- Spirit Airlines canceled hundreds of flights this week in six straight days of disruptions.
- We talked to a Spirit customer service agent about what it’s been like working through the meltdown.
- She described dealing with crying customers and stranded crew members.
- See more stories on Insider’s business page.
When Spirit Airlines employees walked into work on Sunday, airports across the country were in utter chaos. Customers were screaming and crying, demanding to know why hundreds of flights were being canceled. Part of the problem: most staff had no idea either.
“We were not aware why the flights started canceling,” one Spirit employee who works in customer service told Insider. “It was one after the other. I had an anxiety attack, thinking maybe something like 9/11 was happening.”
More than 1,000 Spirit Airlines flights were canceled this week in an epic meltdown caused by a poorly timed combination of bad weather, system outages, and staffing issues.
The low-cost carrier canceled 260 flights on Friday and 402 flights on Thursday, marking six straight days of disruptions despite Spirit’s reassurance that cancellations would start falling.
The Spirit staffer – one of almost 9,000 Spirit employees – requested anonymity to speak freely about the situation, though her identity is known to Insider. She has worked for the airline for seven years and said she stays at the company for its flight discounts, which allow her to visit her son in the military who’s stationed abroad.
“I’m exhausted,” she said, adding that some Spirit workers felt like they couldn’t take breaks or take time to eat lunch, despite working long hours.
She said customers and workers alike could be seen crying throughout the airport. Stranded crew members and passengers whose flights were canceled slept on the floor and on benches. The international flight zone transformed into a temporary rebooking area, as the terminal overflowed with people waiting in lines for hours on end.
The customer service agent said most passengers were extremely frustrated, and that some became aggressive. The most difficult part for her, she said, was not being able to help groups with infants or elderly family members. At one point, she spent four hours trying to help a group after the company’s rebooking system crashed. When she finally got the information she needed from her supervisor, the family was nowhere to be found.
-TWU (@transportworker) August 5, 2021
“There’s definitely some angry people,” Spirit CEO Ted Christie said Thursday, according to CNBC. “Right now, all I can say is we’re very sorry for what happened.”
During the peak of the meltdown, Spirit Airlines announced that employee shifts would require “mandatory overtime due to irregular operations,” according to the Spirit staffer, who also provided a copy of a company flyer announcing the policy. She said this led her and other employees to work until 3 a.m. one day, and that some junior staffers worked shifts as long as 15 hours on Sunday.

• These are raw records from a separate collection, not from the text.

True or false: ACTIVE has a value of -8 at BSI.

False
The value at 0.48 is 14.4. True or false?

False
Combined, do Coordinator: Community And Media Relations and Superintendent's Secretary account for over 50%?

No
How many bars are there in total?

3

She said many employees felt trapped in mandatory overtime and thought that if they left, they might lose their job. According to the Spirit staffer, this fear stemmed from the airline’s attendance policy regulated by the “Team Member Dependability Program,” an 11-point system that keeps track of missed shifts or tardiness.
The policy dings employees with points for planned absences, unplanned absences, no-shows, and late arrivals, according to a copy of the program obtained by Insider. Once a staff member accrues 11 points, they can be fired.

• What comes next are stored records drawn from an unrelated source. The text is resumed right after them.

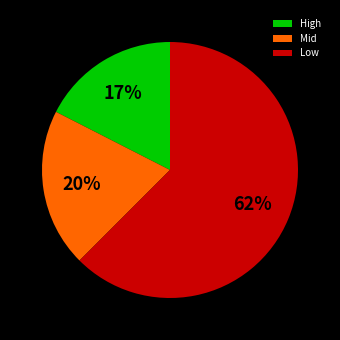

Which slice is the largest?

Low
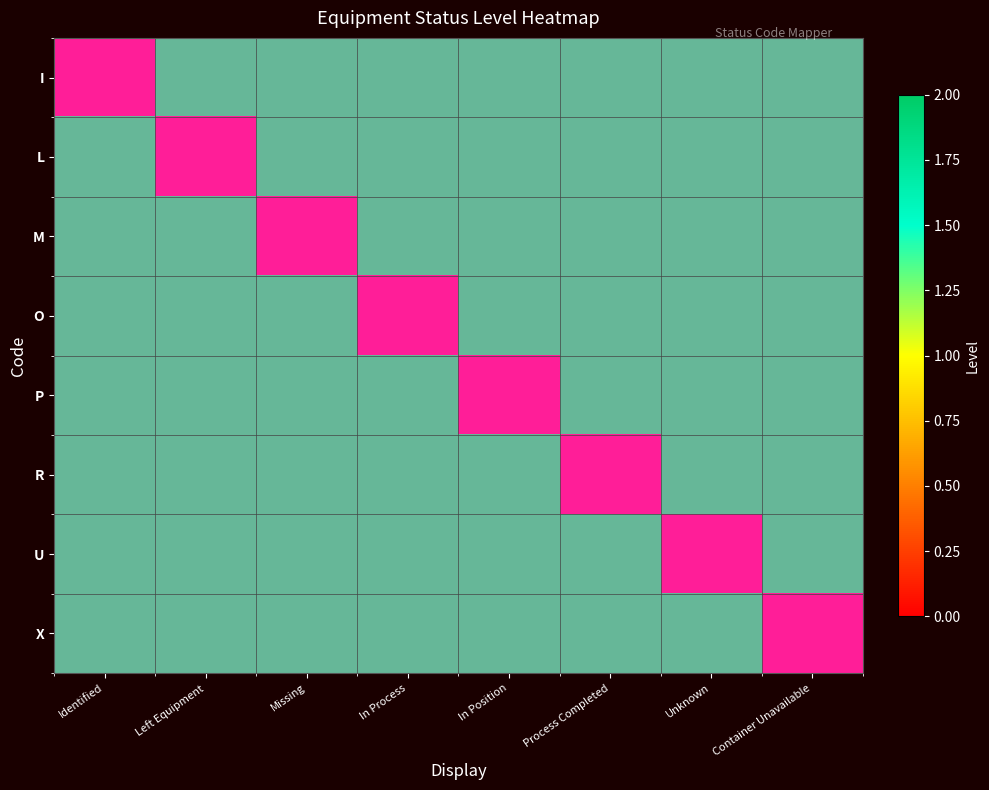

What is the total value across all series at In Process?

1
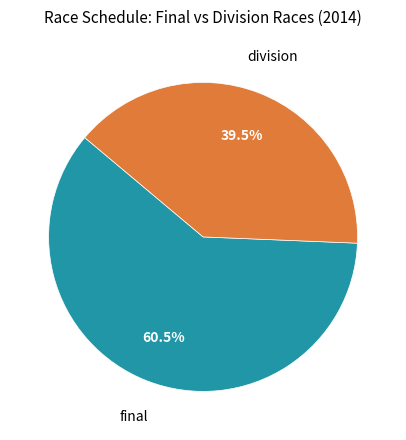

Is division the majority of the pie?

No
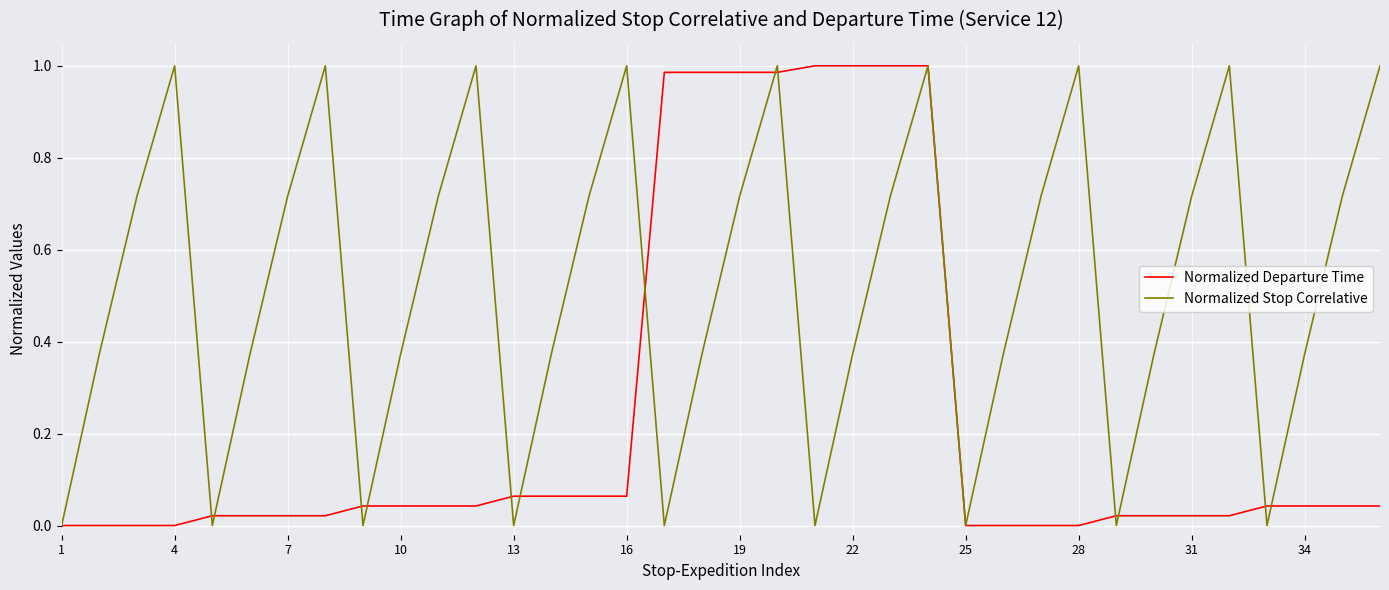

The value of Normalized Departure Time at 22 is 1.5. True or false?

False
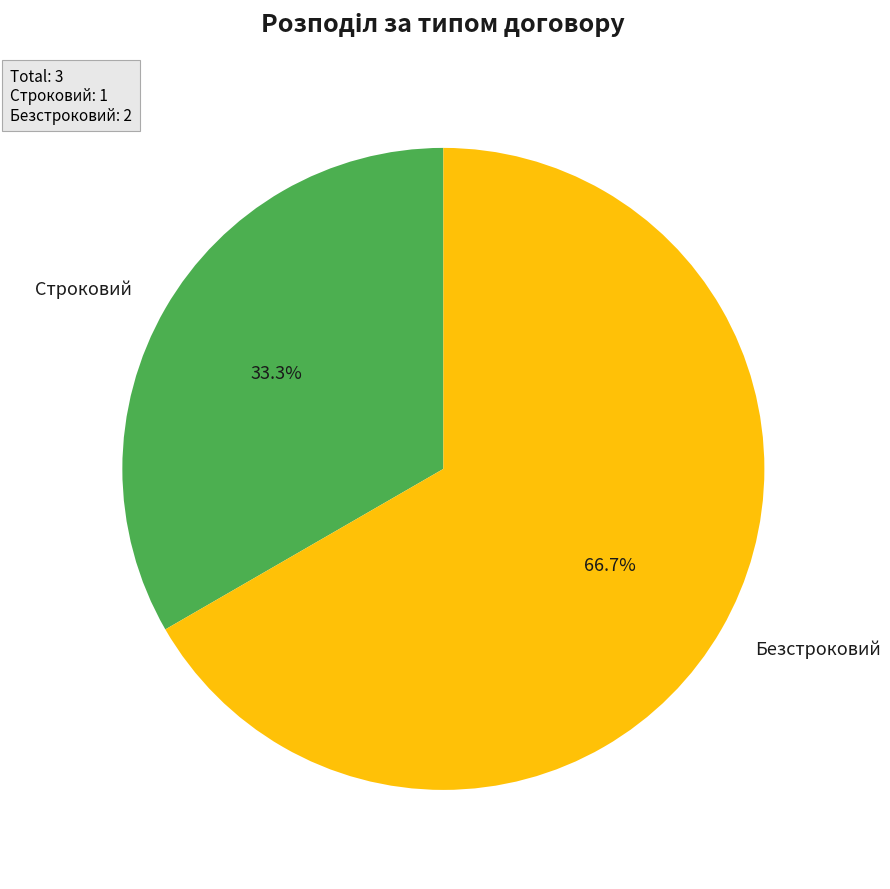

What is the majority slice?

Безстроковий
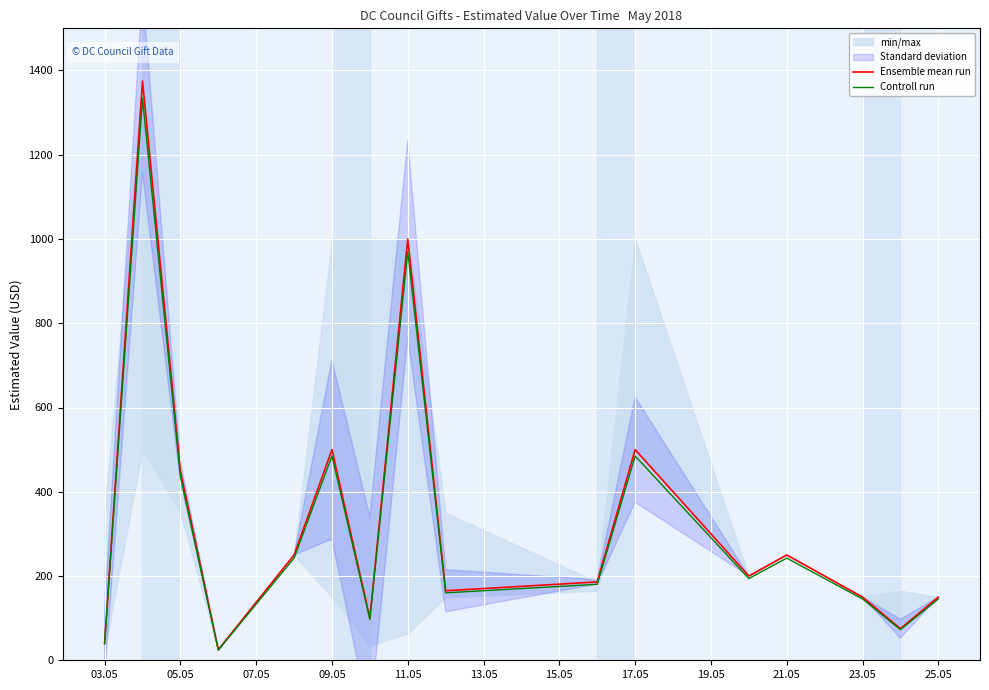

True or false: Controll run and Ensemble mean run intersect in this chart.

False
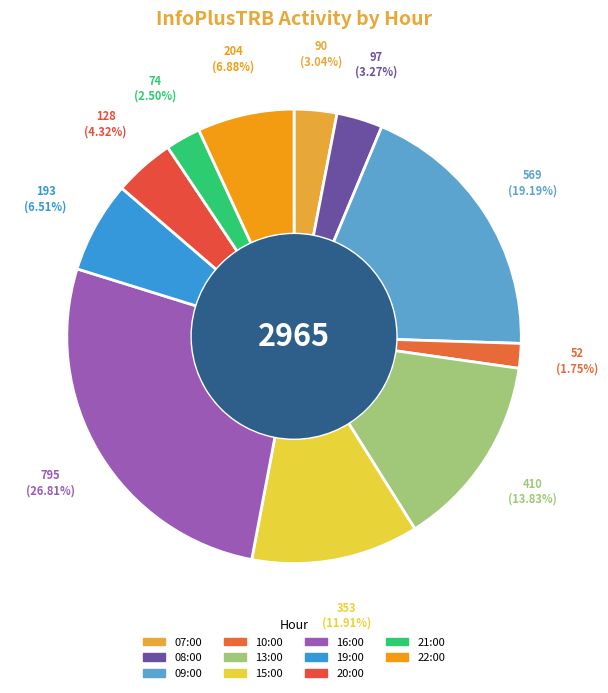

What percentage is the 16:00 slice, to the nearest percent?

27%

A Spirit spokesperson did not respond to Insider’s request for comment.
Spirit COO John Bendoraitis sent the airline’s operations team an email about the cancellations roughly 12 hours after they began.
“Our scheduling disruption this weekend stems from weather and ATC delays that added up over the past week, taking a toll on our crew availability. I own this, and we have a plan,” the internal email read. “Right now, all hands are on deck working around the clock to solve the network disruption. We will not stop until we are successful.”
The Transport Workers Union of America said in a statement on Thursday that Spirit Airlines executives have “shown little concern for the safety and mental well-being of their frontline agents at FLL, who have been attacked and even spat on – just for doing their job.”